Our View: Public art plan shows value of collaboration

DKS Editors

The city of Kent has always had a specific cultural identity that places emphasis on the arts through the presence of small, local businesses and celebrations such as the ‘Round Town Music Festival and the International Festival. The local businesses and galleries provide a medium for artists and entrepreneurs to showcase their ideas and work. Kent festivals and celebrations provide the community with a meeting place not only to enjoy art together but also to share some of the community members’ best creations.

As Kent State continues to grow in enrollment and scale of its campus, Kent — specifically the downtown area — faces the risk of losing its cultural identity. Larger businesses and chains have expanded into the city of Kent in hopes of capitalizing on a growing student body at Kent State. If the city of Kent is not careful, it will soon transform from a small town with a large public university to a small town dependent on a large public university. The plans of LAND Studio to incorporate public arts through collaboration between the city of Kent and Kent State are a step in the right direction.

The plans for a public art program demonstrate the mutual benefits of collaboration between the city of Kent and Kent State. Kent State student artists will now have another medium for their expression: the streets of the city of Kent. Kent will reap the benefits of this art, as it will enhance the physical attractiveness of the city and attract more residents, businesses and students.

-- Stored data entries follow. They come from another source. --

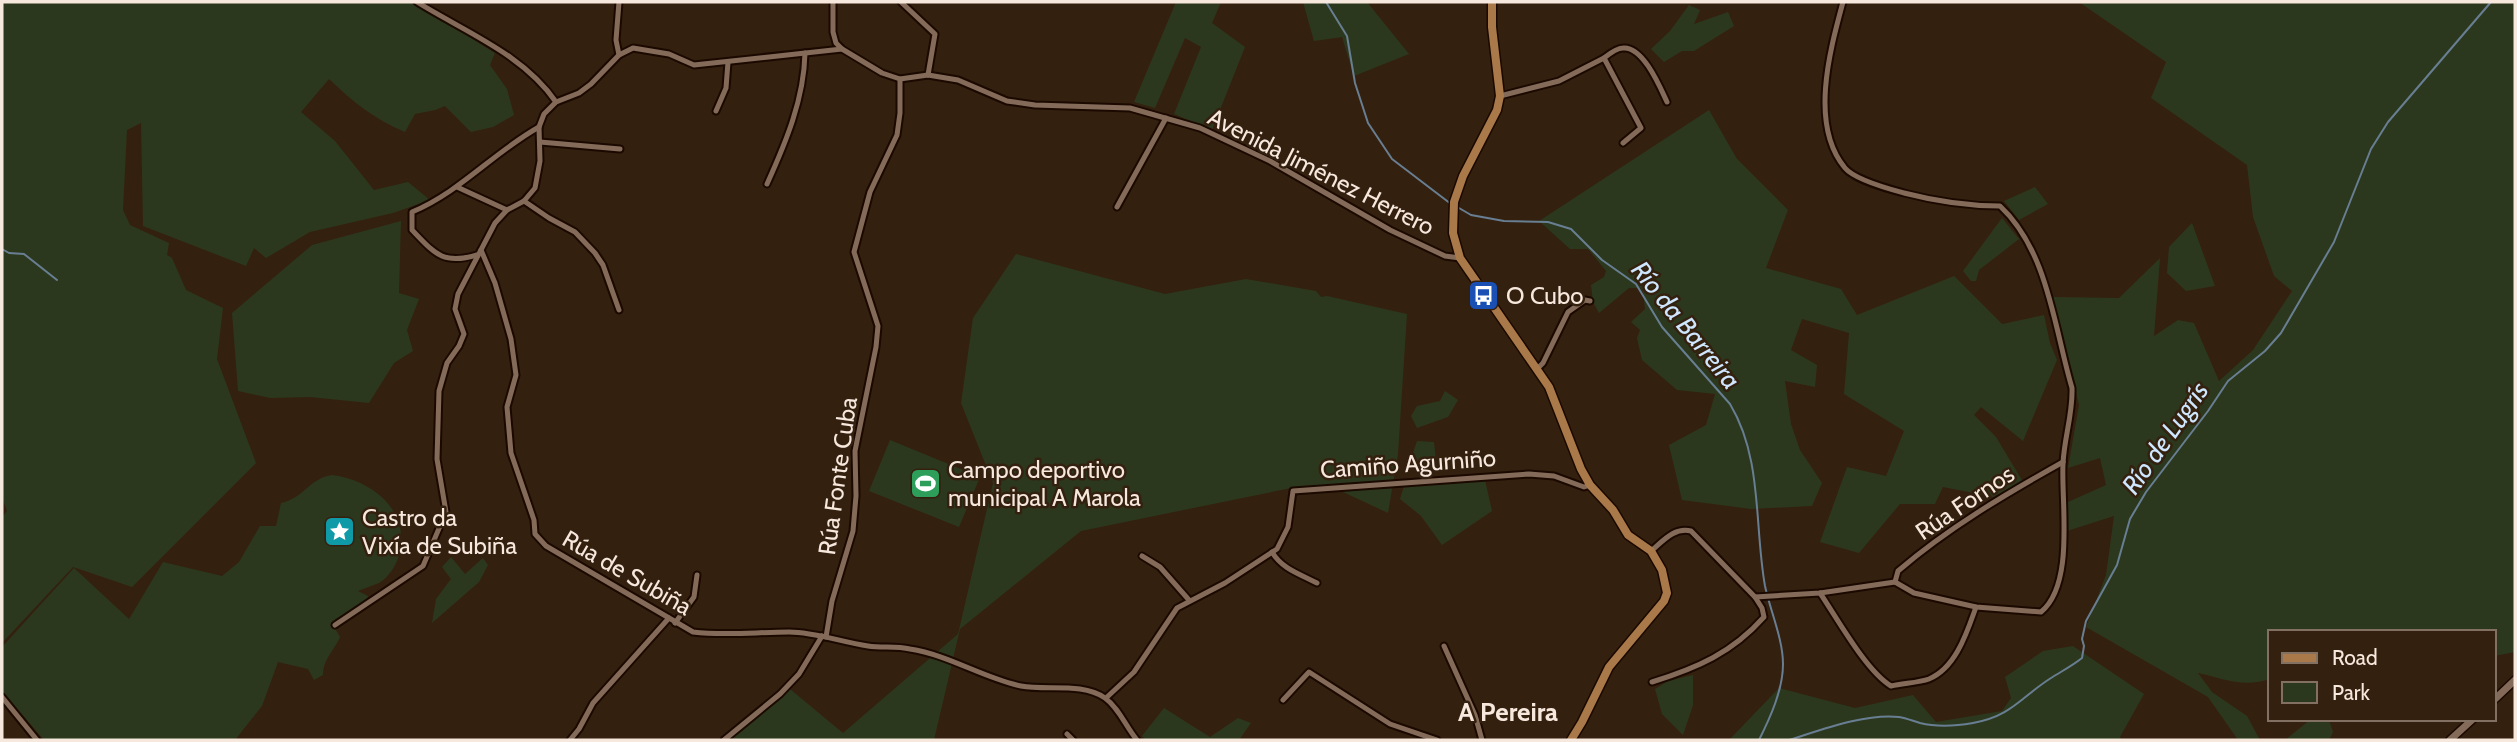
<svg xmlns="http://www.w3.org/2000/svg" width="2517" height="742" viewBox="0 0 2517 742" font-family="Cabin,sans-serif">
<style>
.green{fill:#2c381d}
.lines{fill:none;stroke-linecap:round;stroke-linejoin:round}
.stream{stroke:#687e92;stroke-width:2}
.minor-casing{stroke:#1b0900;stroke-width:9}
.tertiary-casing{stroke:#1b0900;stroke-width:10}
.secondary-casing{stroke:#1b0900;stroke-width:11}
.minor{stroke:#846b59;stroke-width:5}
.tertiary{stroke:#846b59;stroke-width:7}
.secondary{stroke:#a9794a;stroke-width:8}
.labels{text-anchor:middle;stroke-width:5;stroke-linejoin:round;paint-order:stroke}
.street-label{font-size:24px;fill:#f7e8de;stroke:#34200f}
.poi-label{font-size:24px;fill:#f7e8de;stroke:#34200f;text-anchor:start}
.water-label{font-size:26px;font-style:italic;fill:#cfe7fe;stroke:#34200f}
.neighbourhood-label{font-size:26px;font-weight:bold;fill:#f7e8de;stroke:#34200f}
</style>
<rect width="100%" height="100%" fill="#34200f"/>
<!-- green -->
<g class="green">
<path d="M2,2h411l82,51 -5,12 17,24 7,26 -21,12 -22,5 -26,-26 -10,4 -20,4 -10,18c-31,-13 -52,-30 -76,-53l-28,33 34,29 39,49 34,-8 22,18 -37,13 -83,19 -44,26 -12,-10 -8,18 -103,-40 -2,-103 -14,7 -4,80 7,15 39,18 -2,12 5,3 14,32 37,18 -6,51 39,104 -124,124 -59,-20 -71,76v-126l5,-6 -5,-14z"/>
<polygon points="1176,2 1221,2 1212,23 1245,47 1212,130 1174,114 1201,47 1185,38 1155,108 1134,102"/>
<polygon points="1303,2 1367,2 1409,54 1354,76 1342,37 1314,41"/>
<path d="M2079,2h436v650l-21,4v-24h-224v47c-29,9 -44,0 -72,-6l14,19 35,24 13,24h-22l-30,-43 -122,-70 20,-52 8,-59 -47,15 1,-29 38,-17 -6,-27 -32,10 11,-63 -27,-108 67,1 41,-40 -6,78 24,-16 16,3 25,58 34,-31 39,-59 -18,-15 -21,-59 -6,-52 -96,-67 15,-36z"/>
<polygon points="1689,5 1700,10 1694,24 1728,12 1734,26 1694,51 1682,51 1664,62 1651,49 1670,31"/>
<polygon points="1709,110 1737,159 1788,210 1766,268 1841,289 1857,315 1954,276 2002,324 2044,315 2050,343 2057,360 2023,441 1981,407 1974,415 1996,437 2023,482 1994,497 1943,487 1935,504 1900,504 1859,553 1820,542 1847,467 1886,476 1904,431 1844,394 1849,333 1802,319 1791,350 1817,365 1815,387 1785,381 1791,424 1800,450 1822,483 1812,506 1751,509 1682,500 1669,445 1706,425 1715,394 1677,390 1642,360 1637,338 1640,330 1631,322 1645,309 1643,292 1640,288 1629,288 1599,313 1593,302 1591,285 1604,277 1606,271 1588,249 1570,249 1539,221"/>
<polygon points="2035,187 2048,204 2019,220 2004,201"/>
<polygon points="2002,218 2019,239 1979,270 1976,281 1971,281 1963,271"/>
<polygon points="401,221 399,293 419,299 407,330 413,351 394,363 369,403 310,397 270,398 238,391 232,313 312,245"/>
<polygon points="2192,223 2215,286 2186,291 2167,273 2169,247"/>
<polygon points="1016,254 1165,294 1246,279 1316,291 1321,297 1327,296 1407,314 1398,454 1388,513 1343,492 1296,487 1081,531 960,629 934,740 729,740 790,689 843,733 958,634 993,483 961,403 973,318"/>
<polygon points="1445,391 1458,400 1448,417 1417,428 1411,416 1417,406 1440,401"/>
<polygon points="890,440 980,477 959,527 869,491"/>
<polygon points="1417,441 1434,442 1437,471 1429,476 1408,468"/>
<path d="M332,475c39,5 77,34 68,77 -3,12 -10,24 -21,31 -7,3 -14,5 -21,8l10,5 -1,5 -35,22 8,14c-6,14 -17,22 -17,38l-9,5 -6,-11 -30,-7 -16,44 -27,34h-191l-42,-49v-44l72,-79 55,51 34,-57 59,14 17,-14 21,-36h16l5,-23c23,-5 29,-25 51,-28z"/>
<polygon points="1485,480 1492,511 1442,545 1421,516 1400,499 1404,486"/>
<polygon points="451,557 465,574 483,558 488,565 479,582 432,623 436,599 451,579 442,567"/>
<polygon points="2073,646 2144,694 2120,737 2122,740 1729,740 1779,688 1855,708 1913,695 1936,722 2002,711 2011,698 2005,677 2043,651"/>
<polygon points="1693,675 1693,705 1683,735 1662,714 1655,689 1668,681"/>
<polygon points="1164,708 1210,737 1238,718 1251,723 1239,740 1146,740 1142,736"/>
<polygon points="2311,719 2329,720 2333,732 2329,740 2285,740"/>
</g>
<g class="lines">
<!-- stream -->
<g class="stream">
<polyline points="1326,2 1347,36 1355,83 1368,123 1392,159 1451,204"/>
<path d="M1459,208l12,7 33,6 44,1 23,7 31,31 34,24 26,43 68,77c33,55 24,121 35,182 5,24 18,53 18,78 0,26 -13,54 -24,76"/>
<polyline points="2,249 9,253 24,254 57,280"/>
<path d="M1789,740c32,-10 77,-27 110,-23 7,1 14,4 21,6 16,4 36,3 53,0 39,-7 48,-26 78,-45 11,-7 21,-12 31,-20l2,-12 -2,-7 4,-18 31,-56 13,-46 16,-27 62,-81 20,-30 37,-30 16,-18 53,-91 37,-93 17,-27 103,-120"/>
</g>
<defs>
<g id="minor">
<path d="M417,2c48,30 106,52 139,100"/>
<polyline points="619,2 616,40 619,55"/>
<polyline points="833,2 833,32 836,43 842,49 882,73 900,79 928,75 958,80 1007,101 1035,105 1130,108 1200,128 1270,161 1390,230 1445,256 1460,258"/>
<polyline points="901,2 935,34 928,75"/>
<path d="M1604,58c5,-4 13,-10 19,-10 20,-2 37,39 44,54"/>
<polyline points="1500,96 1559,81 1604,58 1641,128 1623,143"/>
<polyline points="716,111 726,88 728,62"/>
<polyline points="540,142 620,149"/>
<path d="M767,184c19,-42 37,-85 38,-131"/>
<polyline points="457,187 507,210"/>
<polyline points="524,201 549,218 575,232 595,253 603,265 619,310"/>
<polyline points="1117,207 1166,118"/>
<path d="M481,250l14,33 16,56 5,36 -9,32 4,46 23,67 1,14 11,12 147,86c32,4 63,0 96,0 26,0 52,10 79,14 14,2 28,0 42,3 39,6 73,29 111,37 26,5 61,-4 84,12 14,10 21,29 32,42"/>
<path d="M477,255c-34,10 -42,-1 -65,-25v-18c48,-20 82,-60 127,-85"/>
<polyline points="1537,369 1543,363 1568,312 1585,300 1590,301"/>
<path d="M1651,551c12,-10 23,-24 40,-20l64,66 7,11 2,9c-32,36 -67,51 -112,65"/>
<path d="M1272,552c10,17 28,22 45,31"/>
<polyline points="1142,556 1160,567 1189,600"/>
<path d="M1895,582l3,-11c50,-43 108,-77 165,-109"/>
<path d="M1820,593c17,25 46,78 71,93 12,-3 27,-3 38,-7 27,-11 38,-47 47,-72"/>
<path d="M1755,597l65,-4 75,-11 19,11 62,14 65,5c34,-28 20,-109 22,-148 1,-26 10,-50 9,-76 -18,-61 -24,-137 -72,-182 -32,0 -65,-5 -96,-13 -15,-4 -49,-13 -59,-25 -36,-43 -15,-118 -2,-166"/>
<polyline points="675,623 694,597 697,575"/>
<polyline points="335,625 423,566 446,512 437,459 439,391 447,363 459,346 464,334 455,309 458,294 495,223 507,210 524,201 535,188 540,161 539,127 544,114 556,102 579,93 591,84 619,55 633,48 669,54 694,65 842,49"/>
<polyline points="826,637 832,601 853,531 856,496 855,451 876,347 878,326 854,252 870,192 897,135 900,113 900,79"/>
<polyline points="1444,646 1475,715 1482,740"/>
<polyline points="2,697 37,740"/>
<polyline points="1106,698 1134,672 1177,608 1225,583 1277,549 1288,527 1293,491 1529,474 1554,476 1584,487 1590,485"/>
<polyline points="1283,700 1309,672 1390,724 1437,740"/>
<polyline points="1067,734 1073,740"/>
<polyline points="570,740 579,729 593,703 669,618"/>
<polyline points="724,740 780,694 799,674 822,636"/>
</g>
<g id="tertiary">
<polyline points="2494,700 2515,680"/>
<polyline points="2450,740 2473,719"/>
</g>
<polyline id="secondary" points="1492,2 1492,27 1500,96 1497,110 1463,176 1454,202 1453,233 1460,258 1549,387 1581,469 1590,485 1613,510 1628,535 1651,551 1662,570 1667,593 1664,601 1609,667 1582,722 1571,740"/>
</defs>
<!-- minor casing -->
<use href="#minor" class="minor-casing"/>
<!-- tertiary casing -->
<use href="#tertiary" class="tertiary-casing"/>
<!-- secondary casing -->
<use href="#secondary" class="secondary-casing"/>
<!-- minor -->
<use href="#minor" class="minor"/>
<!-- tertiary -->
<use href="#tertiary" class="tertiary"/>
<!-- secondary -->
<use href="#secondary" class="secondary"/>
</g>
<!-- icons -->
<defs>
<symbol id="bus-square" viewBox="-11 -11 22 22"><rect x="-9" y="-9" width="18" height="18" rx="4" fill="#1a4fb4" stroke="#34200f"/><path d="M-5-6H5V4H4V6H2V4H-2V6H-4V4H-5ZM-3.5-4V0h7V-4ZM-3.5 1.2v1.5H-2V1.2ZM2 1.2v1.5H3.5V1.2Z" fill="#fff"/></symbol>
<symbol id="stadium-square" viewBox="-11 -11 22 22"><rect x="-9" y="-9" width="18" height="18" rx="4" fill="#2e9e5b" stroke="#34200f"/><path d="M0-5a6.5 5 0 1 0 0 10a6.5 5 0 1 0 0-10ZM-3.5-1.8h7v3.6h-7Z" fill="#fff"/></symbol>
<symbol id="sight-square" viewBox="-11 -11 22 22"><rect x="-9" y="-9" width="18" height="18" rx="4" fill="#0f9aa8" stroke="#34200f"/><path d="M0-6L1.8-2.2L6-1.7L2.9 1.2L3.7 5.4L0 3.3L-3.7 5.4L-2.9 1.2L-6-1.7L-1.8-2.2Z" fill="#fff"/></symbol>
</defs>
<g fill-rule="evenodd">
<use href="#bus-square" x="1466" y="278" width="35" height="35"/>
<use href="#stadium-square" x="908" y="466" width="35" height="35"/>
<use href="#sight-square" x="322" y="514" width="35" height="35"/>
</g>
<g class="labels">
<!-- street labels -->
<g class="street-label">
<text transform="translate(1321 172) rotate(27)" y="8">Avenida Jiménez Herrero</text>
<text transform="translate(1408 464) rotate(-4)" y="8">Camiño Agurniño</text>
<text transform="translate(838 476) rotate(-82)" y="8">Rúa Fonte Cuba</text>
<text transform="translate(1965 503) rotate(-34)" y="8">Rúa Fornos</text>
<text transform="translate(627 573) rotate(30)" y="8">Rúa de Subiña</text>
</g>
<!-- poi labels -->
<g class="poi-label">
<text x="1506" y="304">O Cubo</text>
<text x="948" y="478">Campo deportivo<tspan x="948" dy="28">municipal A Marola</tspan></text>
<text x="362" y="526">Castro da<tspan x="362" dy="28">Vixía de Subiña</tspan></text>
</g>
<!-- water labels -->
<g class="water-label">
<text transform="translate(1686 325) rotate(51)" y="9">Río da Barreira</text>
<text transform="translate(2165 438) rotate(-55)" y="9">Río de Lugrís</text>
</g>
<!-- neighbourhood labels -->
<g class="neighbourhood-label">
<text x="1508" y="721">A Pereira</text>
</g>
</g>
<!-- border -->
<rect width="2517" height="742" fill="none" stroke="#f7e8de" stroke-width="7"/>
<!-- legend -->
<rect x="2268" y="630" width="228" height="91" fill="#34200f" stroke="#827062" stroke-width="2"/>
<rect x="2282" y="653" width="35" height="10" fill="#a9794a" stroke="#827062" stroke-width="2"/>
<text x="2332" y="665" font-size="21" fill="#f7e8de">Road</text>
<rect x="2282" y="682" width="35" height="21" fill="#2c381d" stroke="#827062" stroke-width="2"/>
<text x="2332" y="700" font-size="21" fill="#f7e8de">Park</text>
</svg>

As Kent State and the city of Kent continue to transform and grow, it may be difficult to find “win-win” situations for both entities. Inevitably, this growth may displace longtime businesses and residents of Kent while also changing the public image of Kent State from “hometown hero” to “insatiable behemoth” that swallows up anyone, or anything, not willing to join Team Kent State.

The public arts collaboration is one of these rare “win-win” situations. As the semesters pass, the city of Kent and Kent State need to continue looking for these types of collaboration in hopes of bolstering both parties’ cultural and physical identities while protecting the established, and beloved, of both.

The above editorial is the consensus opinion of the Daily Kent Stater editorial board.